The “Italian style” chicken noodle soup had a flavorful tomato-based broth and was seasoned with plenty of fresh basil. The classic Italian combo of tomato and basil made for a pleasant spin on the standard chicken noodle soup. Salads were fresh, but there was nothing special about this familiar union of iceberg lettuce and tomatoes.
The only standard diner fare at Paul Mac’s is the hamburger, but don’t count on the accompanying fries, the only sides available here are soup and salad. Even low carb disciples can enjoy the diner experience at Mac’s with lemony fresh tuna or chicken salad over greens.
It may not be a typical diner, but it certainly has diner prices with nothing over six bucks. My dining buddy summed up the “Paul Mac’s” experience nicely saying, “It’s simple and good.”
Lunch is served Monday through Friday from 11 a.m. to 3 p.m. and dinner from 5 p.m. to 9 p.m. on Friday and Saturday.
Annie’s Clark Brunch
934 Main Street, Worcester, (508) 756-1550
Every customer is “Honey” to Annie of Annie’s Clark Brunch on Main Street in Worcester.
Just steps from Clark University’s campus, Annie’s is a favorite hangout for students, who can be found clad in pjs, reading the Saturday morning paper beneath framed photos of Annie’s bearded husband riding his Harley.
Annie’s offers classic comfort food from an off-beat mother figure who greets students by name, asks them about their classes and will keep bringing plates of unordered food to the table if she thinks you’re looking too thin.
Hot coffee is served in Christmas mugs, no matter what time of year and Annie is always brewing something special behind the counter. The day I visited, it was extra thick spicy chili. The burgers and sandwiches off the grill were delicious, but the fries were starchy and lacked appeal. Buttery pieces of lightly coated French toast came with a generous side of bacon.

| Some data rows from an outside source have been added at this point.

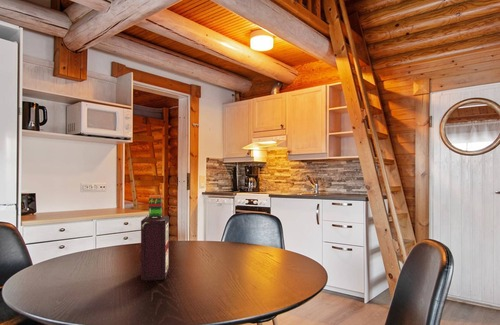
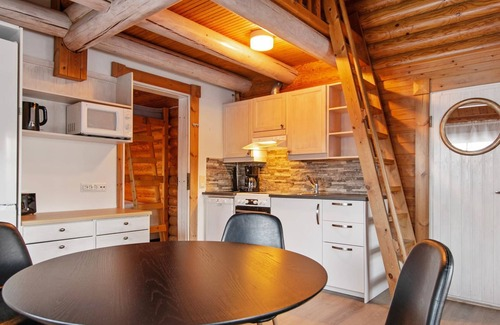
- bottle [140,194,170,282]
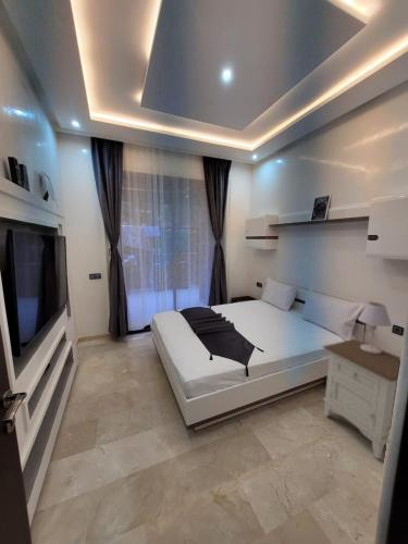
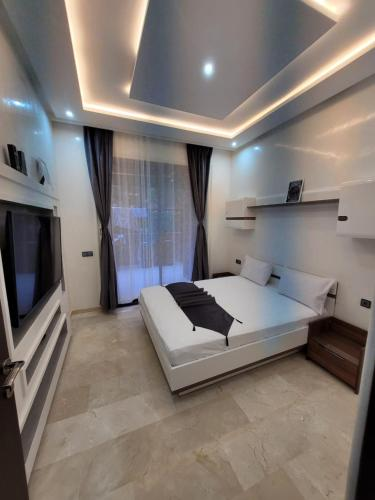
- nightstand [321,338,401,460]
- table lamp [357,301,393,354]
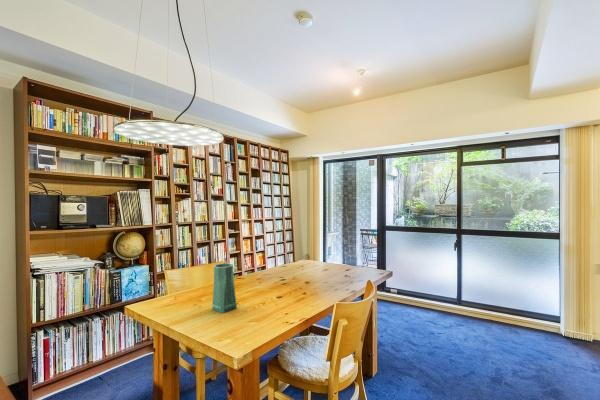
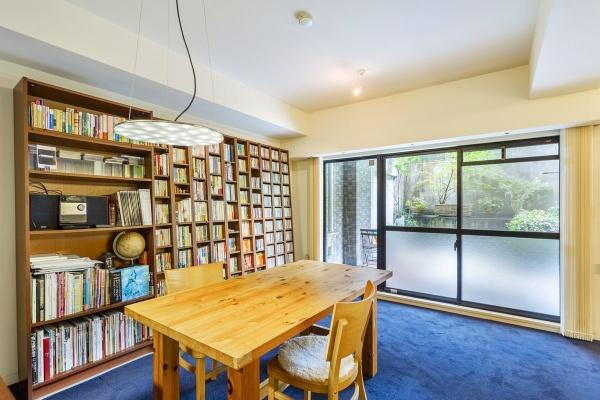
- vase [211,262,238,314]
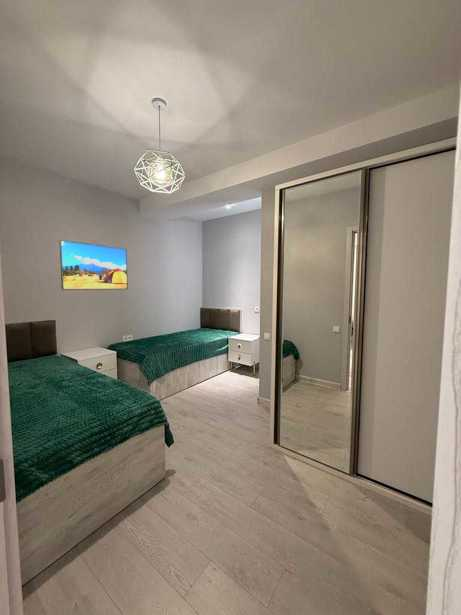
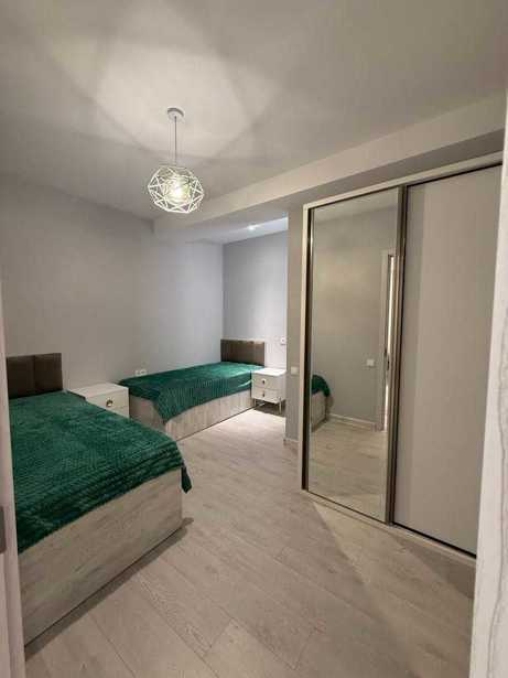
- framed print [59,239,129,291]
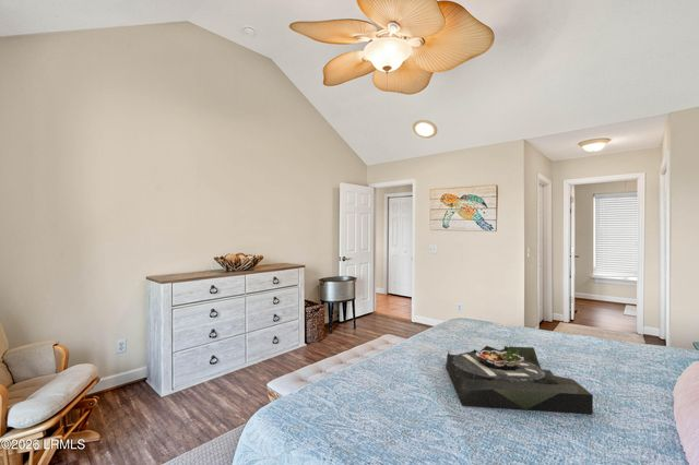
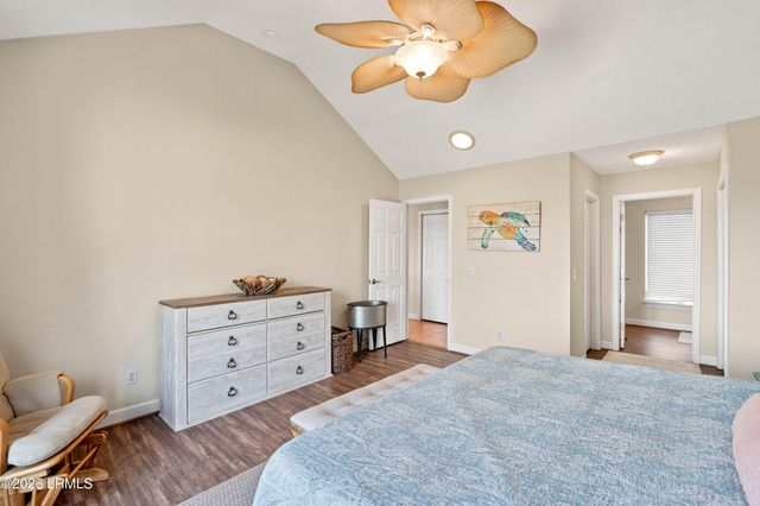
- serving tray [445,345,594,415]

Prices were student friendly with nothing over $6.25.
When you visit make sure you check out Annie’s extensive pig collection, and keep a special eye out for the pig clock, sure to brighten anyone’s day!
Tina’s Worcester Diner
169 Millbury Street, Worcester, (508) 757-7775
On a rainy Saturday morning, we considered staying cozy in bed, but Tina’s Worcester Diner beckoned.
Former Miss Worcester manager, Tina was behind the grill serving up breakfast favorites to the few of us who ventured out. Two eggs, two pancakes and two strips of bacon for $2.95 seemed worth getting wet for.
While I happily munched on a sweet, meaty link of kielbasa, the perfect compliment to any egg dish, Tina’s daughter (also our waitress) cooed to her baby over the phone. Hashy home fries, seasoned to perfection accompanied my delicately thin, but rather soupy omelet. Stay away from broccoli and instead go for the popular heart-clogging cheeseburger omelet.
We were obviously the odd people out in this territory of regulars, but we were treated like family just the same.
Tina’s is open Monday through Wednesday from 5 a.m. to 3 p.m., Thursday 5 a.m. to 8 p.m., Friday 5 a.m. to 9 p.m., Saturday 6 a.m. to 1 p.m. and Sunday 7 a.m. to 1 p.m.